A European team of researchers plow across the ice cold snow in the desolate Antarctica continent. The driver and passenger engage in a joke session, whereas another researcher monitors frequency waves leading the research team to a mystery visitor. The signal grows strong, influencing the yellow vehicle to stop in its tracks. All of a sudden, the ice floor breaks and the research team descends down a tight icy crack hole. An enormous THING of some sort fills the space.
Beautiful starlet Marie Elizabeth Winstead graced the silver screen as the experienced researcher Kate Loyd. Dr. Sander Halvorson (Ulrich Thomson) invites Kate to join his team in Antarctica. He withholds important details to keep the research top secret. Therefore, Kate must accept the research offer to avoid losing out a chance in a lifetime. Adam Goodman (Eric Christian Olsen from Hot Chick fame) plays an research assistant to Dr. Halvorson.
Kate, Sander, and Adam fly to Antarctica. American helicopter pilots Braxton Carter (Joel Edgerton) and Jameson (Adewale Akinnuoye-Agbaje) toy around with Kate, asking her about the awfully bad NBA Cavaliers team and warning her of the Norwegian roommates awaiting her arrival. The research team greet Kate, Sander and Adam. Moments later, the research team enter the dark cave. To their amazement, an Alien craft crowds the hollow underground ice tavern.
The research team make a discovery, finding an unknown specimen frozen in the ice floor atop. Sander makes the announcement of delivering the specimen to the research headquarters. A dark clawed being remains perfectly preserved in the thick block of ice. Sander recommends they take a tissue sample of the being. However, Kate challenges the notion that such an act is dangerous. Sander confronts Kate, warning her that he will not tolerate her insubordinate defiance toward his orders.
A research member drills a hole into the block of ice. The drilling scene is intense, considering that moviegoers have no clue on what to expect once the drill bit pierces into the Alien being. Immediately after collecting the sample, the researchers celebrate the historical discovery in their bar. They drink a variety of hard liquor and beer. Sander congratulates his research team on finding and delivering the Alien specimen intact. He tells them that they will become important figures.
■ ■ ■ ■ ■
> [Work instruction 1]: Print the rows below word for word, starting at their first line and ending at the line that contains "Die basiese doel". Leave the pictures out of your answer.

[Dataset items]
■ ■ ■ ■ ■
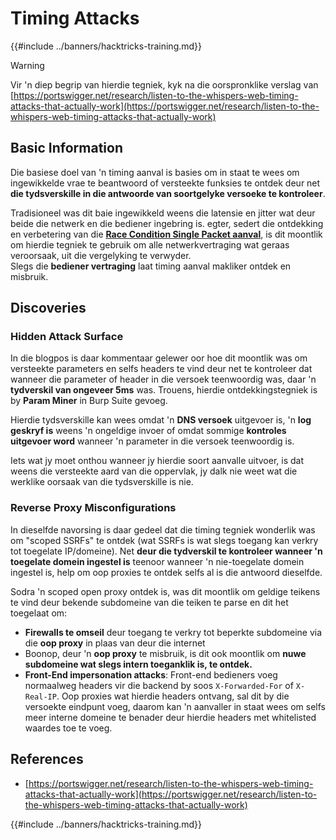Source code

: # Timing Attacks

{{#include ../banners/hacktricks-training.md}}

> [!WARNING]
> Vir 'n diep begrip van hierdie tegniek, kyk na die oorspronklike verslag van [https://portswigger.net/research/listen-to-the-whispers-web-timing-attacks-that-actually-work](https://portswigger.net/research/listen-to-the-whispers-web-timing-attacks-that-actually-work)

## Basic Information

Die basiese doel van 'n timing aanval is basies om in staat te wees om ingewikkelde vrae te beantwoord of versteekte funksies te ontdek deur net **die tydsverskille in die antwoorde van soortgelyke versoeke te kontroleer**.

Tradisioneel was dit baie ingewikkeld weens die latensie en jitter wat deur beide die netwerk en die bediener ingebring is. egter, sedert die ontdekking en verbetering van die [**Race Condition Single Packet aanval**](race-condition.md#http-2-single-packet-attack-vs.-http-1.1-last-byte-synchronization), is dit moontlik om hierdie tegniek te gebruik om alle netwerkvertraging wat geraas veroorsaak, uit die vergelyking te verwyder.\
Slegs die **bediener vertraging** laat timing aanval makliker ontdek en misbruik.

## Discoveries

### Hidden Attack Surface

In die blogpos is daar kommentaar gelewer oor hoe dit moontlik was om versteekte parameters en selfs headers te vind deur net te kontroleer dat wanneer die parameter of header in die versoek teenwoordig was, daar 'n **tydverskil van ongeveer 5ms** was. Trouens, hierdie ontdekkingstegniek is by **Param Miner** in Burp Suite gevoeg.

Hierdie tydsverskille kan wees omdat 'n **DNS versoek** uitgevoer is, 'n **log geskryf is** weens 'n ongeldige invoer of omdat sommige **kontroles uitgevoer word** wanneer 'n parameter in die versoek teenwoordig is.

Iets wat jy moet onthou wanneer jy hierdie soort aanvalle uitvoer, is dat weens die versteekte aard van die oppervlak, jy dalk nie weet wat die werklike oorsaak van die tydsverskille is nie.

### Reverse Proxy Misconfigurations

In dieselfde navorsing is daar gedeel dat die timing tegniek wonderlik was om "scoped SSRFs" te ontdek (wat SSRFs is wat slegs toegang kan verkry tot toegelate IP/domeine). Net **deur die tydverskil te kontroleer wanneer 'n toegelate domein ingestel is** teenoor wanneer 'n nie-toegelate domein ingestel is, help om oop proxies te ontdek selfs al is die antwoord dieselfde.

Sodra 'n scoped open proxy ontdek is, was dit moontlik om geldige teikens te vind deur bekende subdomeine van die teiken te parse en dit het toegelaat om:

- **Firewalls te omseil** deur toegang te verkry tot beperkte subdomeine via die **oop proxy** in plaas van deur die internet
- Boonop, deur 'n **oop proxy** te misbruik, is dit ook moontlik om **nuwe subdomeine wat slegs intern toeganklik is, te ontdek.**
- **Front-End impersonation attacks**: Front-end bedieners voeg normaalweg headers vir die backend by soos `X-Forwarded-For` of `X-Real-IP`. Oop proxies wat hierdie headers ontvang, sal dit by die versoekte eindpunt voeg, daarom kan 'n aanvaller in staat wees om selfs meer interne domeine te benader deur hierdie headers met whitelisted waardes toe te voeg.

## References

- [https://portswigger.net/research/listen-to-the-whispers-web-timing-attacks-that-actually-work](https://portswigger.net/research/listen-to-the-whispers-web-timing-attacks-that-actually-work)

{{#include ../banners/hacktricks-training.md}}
■ ■ ■ ■ ■
> [Work instruction 2]: Output the section of the Antarctic film summary above verbatim, starting at "A research member" and ending at "become important figures.".

> [Exercise response 1]:
Source code

: # Timing Attacks

{{#include ../banners/hacktricks-training.md}}

> [!WARNING]
> Vir 'n diep begrip van hierdie tegniek, kyk na die oorspronklike verslag van [https://portswigger.net/research/listen-to-the-whispers-web-timing-attacks-that-actually-work](https://portswigger.net/research/listen-to-the-whispers-web-timing-attacks-that-actually-work)

## Basic Information

Die basiese doel van 'n timing aanval is basies om in staat te wees om ingewikkelde vrae te beantwoord of versteekte funksies te ontdek deur net **die tydsverskille in die antwoorde van soortgelyke versoeke te kontroleer**.

> [Exercise response 2]:
A research member drills a hole into the block of ice. The drilling scene is intense, considering that moviegoers have no clue on what to expect once the drill bit pierces into the Alien being. Immediately after collecting the sample, the researchers celebrate the historical discovery in their bar. They drink a variety of hard liquor and beer. Sander congratulates his research team on finding and delivering the Alien specimen intact. He tells them that they will become important figures.